Pull out each row below that contains the word "spot" and copy those rows in full.

DATA FOR THIS TASK.
_ _ _

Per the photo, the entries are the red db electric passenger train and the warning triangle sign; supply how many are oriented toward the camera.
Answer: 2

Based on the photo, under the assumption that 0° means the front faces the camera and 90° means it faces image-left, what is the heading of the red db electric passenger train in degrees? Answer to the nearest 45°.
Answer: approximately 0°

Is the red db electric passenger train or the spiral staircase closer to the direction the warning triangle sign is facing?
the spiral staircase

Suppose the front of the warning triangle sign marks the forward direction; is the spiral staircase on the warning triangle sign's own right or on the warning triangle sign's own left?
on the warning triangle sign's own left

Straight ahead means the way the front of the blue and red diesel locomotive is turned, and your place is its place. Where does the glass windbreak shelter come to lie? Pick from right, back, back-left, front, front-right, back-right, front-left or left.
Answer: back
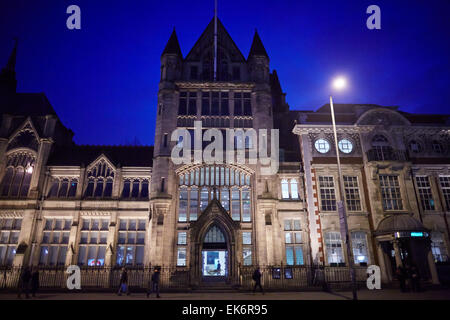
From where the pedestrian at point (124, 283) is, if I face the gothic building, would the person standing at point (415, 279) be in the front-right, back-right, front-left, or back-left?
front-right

_ _ _

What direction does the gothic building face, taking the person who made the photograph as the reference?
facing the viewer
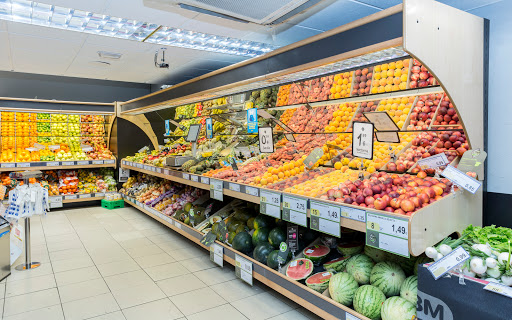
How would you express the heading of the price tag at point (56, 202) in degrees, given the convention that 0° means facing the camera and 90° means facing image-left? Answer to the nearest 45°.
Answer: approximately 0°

_ _ _

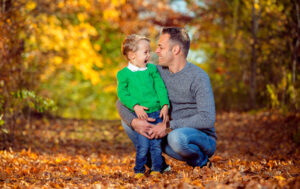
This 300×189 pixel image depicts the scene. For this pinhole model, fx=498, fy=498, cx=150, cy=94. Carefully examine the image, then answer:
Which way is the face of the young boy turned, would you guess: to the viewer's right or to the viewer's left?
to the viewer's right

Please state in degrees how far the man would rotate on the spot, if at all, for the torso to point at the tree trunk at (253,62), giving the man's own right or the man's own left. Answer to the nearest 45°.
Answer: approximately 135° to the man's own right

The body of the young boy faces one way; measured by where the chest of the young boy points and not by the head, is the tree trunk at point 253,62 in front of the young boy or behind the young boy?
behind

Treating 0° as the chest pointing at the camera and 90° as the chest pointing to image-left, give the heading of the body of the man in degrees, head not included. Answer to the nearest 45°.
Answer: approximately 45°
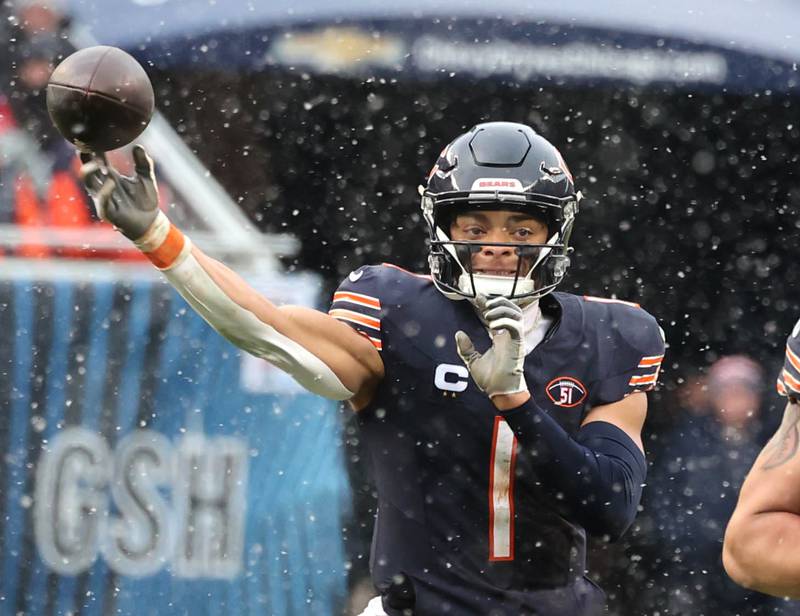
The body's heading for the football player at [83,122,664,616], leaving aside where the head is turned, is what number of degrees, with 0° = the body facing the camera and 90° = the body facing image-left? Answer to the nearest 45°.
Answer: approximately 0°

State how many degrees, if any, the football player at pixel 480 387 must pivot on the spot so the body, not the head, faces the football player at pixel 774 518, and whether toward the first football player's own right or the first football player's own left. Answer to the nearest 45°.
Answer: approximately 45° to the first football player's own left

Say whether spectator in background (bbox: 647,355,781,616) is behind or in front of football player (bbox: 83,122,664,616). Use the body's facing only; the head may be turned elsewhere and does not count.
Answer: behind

_ _ _

OUTPUT OF THE EXERCISE.
Please state in degrees how far the man would rotate on the spot, if at all, for the torso to point at the tree trunk at (253,62), giving the man's own right or the man's own left. Answer to the nearest 45°.
State how many degrees, if any, the football player at pixel 480 387 must pivot on the spot so the body, not the head, faces the football player at pixel 774 518, and whether toward the first football player's own right or the first football player's own left. Answer to the nearest 45°.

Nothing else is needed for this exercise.